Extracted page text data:
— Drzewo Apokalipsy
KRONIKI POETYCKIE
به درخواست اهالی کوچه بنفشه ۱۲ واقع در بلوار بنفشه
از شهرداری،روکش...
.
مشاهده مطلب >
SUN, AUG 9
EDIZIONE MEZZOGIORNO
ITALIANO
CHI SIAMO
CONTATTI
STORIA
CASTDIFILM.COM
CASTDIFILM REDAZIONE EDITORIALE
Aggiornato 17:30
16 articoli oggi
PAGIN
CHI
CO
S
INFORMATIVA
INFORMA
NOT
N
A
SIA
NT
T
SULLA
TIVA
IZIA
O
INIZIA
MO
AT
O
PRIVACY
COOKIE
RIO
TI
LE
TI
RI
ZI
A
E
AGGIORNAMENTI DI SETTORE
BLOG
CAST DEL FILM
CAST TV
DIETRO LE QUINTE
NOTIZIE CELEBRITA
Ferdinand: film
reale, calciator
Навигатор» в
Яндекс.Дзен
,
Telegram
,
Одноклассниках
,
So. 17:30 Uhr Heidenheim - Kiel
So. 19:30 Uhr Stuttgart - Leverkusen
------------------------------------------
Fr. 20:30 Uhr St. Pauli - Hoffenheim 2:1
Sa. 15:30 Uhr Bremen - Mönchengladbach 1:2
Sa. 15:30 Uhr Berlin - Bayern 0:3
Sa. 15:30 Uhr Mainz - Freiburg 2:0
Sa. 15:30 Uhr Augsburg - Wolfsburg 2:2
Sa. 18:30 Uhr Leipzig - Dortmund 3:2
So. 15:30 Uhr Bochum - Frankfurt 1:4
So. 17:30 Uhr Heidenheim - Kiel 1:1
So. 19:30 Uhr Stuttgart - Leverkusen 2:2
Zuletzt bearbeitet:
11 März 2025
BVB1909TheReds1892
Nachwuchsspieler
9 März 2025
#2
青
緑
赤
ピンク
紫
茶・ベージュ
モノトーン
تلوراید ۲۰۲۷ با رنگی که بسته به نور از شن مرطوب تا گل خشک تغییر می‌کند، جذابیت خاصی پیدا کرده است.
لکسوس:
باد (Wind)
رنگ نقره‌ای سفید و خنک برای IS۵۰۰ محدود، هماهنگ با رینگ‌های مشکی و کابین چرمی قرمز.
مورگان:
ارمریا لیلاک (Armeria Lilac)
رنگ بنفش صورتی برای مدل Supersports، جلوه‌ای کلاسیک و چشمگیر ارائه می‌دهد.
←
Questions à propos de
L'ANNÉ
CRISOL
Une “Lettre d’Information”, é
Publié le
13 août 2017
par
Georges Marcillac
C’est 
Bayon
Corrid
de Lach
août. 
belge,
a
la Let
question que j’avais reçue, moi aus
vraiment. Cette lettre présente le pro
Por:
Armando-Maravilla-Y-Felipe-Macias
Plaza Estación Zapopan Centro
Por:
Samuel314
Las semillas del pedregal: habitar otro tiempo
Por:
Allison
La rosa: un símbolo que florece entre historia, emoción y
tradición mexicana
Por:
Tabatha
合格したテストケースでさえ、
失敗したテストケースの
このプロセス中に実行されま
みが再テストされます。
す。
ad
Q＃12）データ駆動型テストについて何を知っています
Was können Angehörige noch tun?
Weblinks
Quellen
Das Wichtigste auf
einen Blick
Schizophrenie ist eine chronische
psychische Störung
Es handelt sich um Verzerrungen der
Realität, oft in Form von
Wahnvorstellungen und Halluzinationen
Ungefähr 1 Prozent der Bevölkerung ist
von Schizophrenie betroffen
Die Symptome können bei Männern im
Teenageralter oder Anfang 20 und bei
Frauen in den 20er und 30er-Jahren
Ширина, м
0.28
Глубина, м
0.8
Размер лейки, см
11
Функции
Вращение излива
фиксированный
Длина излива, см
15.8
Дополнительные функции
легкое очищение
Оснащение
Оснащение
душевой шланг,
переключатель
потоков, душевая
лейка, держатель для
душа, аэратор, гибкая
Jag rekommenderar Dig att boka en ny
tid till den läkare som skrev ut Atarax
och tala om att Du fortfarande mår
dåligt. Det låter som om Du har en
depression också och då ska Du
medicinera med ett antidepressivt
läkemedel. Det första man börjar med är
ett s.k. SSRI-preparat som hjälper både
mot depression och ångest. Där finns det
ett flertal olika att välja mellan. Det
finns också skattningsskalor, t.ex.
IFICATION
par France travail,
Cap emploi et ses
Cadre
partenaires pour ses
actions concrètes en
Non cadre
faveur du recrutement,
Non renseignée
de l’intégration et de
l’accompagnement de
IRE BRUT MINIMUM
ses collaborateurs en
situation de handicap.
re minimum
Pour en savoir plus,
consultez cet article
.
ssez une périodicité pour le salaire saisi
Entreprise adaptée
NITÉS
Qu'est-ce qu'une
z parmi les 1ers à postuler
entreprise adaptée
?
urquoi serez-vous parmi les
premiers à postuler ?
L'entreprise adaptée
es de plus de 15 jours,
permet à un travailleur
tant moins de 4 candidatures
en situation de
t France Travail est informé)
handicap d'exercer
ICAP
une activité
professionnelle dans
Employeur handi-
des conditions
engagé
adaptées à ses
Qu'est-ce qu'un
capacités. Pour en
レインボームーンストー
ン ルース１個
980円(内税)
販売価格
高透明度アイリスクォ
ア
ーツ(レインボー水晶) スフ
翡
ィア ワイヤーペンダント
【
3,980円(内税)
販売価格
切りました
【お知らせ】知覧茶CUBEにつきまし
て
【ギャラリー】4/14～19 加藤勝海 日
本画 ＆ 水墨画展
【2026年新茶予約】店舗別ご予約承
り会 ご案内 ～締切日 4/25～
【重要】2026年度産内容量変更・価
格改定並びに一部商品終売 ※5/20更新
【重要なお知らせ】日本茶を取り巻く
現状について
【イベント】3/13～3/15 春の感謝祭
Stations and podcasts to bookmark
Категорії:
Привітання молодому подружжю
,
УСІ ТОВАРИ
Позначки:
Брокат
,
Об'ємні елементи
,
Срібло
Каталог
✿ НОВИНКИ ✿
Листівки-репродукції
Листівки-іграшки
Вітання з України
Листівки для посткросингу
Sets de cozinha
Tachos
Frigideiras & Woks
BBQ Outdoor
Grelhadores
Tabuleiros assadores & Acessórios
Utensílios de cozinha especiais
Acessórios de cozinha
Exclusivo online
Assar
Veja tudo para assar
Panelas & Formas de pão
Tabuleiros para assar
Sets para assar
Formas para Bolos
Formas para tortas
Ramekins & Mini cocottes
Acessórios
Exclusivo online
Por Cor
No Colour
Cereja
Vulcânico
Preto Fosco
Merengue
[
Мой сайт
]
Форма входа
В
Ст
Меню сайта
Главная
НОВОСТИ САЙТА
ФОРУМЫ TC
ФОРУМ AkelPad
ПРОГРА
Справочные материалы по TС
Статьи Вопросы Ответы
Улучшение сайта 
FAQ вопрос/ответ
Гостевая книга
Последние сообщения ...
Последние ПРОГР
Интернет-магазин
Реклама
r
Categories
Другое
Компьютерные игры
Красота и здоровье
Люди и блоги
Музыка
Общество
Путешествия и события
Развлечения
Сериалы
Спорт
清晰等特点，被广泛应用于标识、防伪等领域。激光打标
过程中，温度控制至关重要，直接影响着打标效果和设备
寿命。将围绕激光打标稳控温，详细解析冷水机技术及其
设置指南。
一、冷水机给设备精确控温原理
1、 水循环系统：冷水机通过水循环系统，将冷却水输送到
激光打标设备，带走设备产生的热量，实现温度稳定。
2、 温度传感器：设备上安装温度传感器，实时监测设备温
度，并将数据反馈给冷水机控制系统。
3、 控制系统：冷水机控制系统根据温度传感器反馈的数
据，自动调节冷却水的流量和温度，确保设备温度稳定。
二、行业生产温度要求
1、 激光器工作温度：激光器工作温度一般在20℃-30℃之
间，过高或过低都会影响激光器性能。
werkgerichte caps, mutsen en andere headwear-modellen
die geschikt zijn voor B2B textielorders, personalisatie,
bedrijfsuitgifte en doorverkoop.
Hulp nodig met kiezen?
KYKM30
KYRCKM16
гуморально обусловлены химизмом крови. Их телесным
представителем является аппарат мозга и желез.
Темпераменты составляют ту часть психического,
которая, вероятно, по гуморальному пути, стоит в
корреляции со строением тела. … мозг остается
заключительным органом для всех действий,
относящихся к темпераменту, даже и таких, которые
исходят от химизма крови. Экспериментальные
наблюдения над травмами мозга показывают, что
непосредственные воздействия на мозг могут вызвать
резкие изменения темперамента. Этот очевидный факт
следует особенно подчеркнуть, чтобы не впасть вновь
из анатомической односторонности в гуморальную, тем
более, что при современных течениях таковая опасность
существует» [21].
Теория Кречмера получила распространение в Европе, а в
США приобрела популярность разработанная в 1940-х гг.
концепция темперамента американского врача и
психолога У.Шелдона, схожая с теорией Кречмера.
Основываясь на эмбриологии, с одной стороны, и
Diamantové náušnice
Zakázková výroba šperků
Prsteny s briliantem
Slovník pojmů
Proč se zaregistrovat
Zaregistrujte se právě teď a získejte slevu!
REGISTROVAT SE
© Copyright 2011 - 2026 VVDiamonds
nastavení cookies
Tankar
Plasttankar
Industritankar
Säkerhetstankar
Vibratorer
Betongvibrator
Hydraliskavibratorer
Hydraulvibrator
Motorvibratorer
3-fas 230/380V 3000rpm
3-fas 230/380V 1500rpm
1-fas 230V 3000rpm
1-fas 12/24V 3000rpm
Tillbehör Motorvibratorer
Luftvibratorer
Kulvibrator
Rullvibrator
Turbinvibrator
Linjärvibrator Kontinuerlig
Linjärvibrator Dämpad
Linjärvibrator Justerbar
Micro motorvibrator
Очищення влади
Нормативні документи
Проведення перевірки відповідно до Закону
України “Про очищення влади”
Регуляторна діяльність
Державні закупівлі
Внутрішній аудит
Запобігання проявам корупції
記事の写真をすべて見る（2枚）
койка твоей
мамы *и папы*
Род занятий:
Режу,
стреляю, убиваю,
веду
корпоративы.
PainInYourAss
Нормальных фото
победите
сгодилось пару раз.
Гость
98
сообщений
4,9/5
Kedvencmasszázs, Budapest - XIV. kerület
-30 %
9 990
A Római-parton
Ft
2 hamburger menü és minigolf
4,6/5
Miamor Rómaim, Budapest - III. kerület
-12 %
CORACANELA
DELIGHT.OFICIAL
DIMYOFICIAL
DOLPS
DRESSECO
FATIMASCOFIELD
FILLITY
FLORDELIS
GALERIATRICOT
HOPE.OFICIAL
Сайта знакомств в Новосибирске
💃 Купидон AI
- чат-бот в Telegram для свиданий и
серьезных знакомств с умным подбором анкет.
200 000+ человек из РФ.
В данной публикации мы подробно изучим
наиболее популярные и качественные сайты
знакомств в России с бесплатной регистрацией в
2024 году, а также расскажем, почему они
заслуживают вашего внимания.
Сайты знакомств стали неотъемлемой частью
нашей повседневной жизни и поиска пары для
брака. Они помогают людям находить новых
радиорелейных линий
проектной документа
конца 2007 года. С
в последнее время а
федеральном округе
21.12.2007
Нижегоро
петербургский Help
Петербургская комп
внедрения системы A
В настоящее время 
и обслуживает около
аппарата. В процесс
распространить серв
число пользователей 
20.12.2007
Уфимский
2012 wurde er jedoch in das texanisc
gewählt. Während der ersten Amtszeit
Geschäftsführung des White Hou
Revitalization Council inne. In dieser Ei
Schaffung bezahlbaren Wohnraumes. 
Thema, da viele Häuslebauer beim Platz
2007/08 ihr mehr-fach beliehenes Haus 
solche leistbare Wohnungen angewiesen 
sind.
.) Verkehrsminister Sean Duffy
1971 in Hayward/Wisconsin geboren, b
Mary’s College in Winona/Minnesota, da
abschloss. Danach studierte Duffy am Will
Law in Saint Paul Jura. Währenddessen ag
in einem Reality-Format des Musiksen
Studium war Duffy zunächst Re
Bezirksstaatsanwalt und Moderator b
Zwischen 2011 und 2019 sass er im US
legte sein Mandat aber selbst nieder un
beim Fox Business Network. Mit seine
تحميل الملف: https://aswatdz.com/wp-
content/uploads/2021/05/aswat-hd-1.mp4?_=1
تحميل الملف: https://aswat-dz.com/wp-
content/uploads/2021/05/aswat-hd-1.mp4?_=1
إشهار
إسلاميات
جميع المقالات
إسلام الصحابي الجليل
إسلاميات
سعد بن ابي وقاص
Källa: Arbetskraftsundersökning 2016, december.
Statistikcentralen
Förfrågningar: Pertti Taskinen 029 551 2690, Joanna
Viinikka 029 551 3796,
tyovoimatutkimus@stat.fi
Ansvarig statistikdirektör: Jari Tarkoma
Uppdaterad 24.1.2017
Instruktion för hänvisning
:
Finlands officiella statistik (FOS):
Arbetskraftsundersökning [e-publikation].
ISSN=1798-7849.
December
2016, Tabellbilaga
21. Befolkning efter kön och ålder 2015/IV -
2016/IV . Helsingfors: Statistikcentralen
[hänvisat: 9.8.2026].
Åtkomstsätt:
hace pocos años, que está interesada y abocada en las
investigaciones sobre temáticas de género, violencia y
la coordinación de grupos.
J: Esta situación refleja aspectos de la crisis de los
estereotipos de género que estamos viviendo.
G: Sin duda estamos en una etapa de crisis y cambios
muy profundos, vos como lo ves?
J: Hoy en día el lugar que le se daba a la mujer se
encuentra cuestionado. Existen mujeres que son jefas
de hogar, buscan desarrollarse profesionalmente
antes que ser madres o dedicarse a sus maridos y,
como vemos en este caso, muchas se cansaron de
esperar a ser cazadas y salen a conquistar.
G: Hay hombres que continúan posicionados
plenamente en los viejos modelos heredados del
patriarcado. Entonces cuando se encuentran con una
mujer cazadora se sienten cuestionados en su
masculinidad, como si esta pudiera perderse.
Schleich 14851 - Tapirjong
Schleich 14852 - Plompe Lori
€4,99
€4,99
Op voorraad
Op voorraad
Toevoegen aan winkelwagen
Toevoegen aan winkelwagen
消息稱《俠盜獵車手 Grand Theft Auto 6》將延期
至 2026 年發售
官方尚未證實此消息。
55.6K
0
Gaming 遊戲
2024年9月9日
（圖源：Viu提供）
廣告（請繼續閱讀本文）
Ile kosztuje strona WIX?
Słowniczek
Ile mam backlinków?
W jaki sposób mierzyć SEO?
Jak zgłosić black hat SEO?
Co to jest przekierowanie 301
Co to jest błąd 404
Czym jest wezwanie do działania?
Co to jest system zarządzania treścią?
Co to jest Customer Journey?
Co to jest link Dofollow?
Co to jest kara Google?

## Your objective
Extract the lines from the very first one through the line containing "reale, calciator", inclusive, reproducing each one verbatim.

## Exercise response
— Drzewo Apokalipsy
KRONIKI POETYCKIE
به درخواست اهالی کوچه بنفشه ۱۲ واقع در بلوار بنفشه
از شهرداری،روکش...
.
مشاهده مطلب >
SUN, AUG 9
EDIZIONE MEZZOGIORNO
ITALIANO
CHI SIAMO
CONTATTI
STORIA
CASTDIFILM.COM
CASTDIFILM REDAZIONE EDITORIALE
Aggiornato 17:30
16 articoli oggi
PAGIN
CHI
CO
S
INFORMATIVA
INFORMA
NOT
N
A
SIA
NT
T
SULLA
TIVA
IZIA
O
INIZIA
MO
AT
O
PRIVACY
COOKIE
RIO
TI
LE
TI
RI
ZI
A
E
AGGIORNAMENTI DI SETTORE
BLOG
CAST DEL FILM
CAST TV
DIETRO LE QUINTE
NOTIZIE CELEBRITA
Ferdinand: film
reale, calciator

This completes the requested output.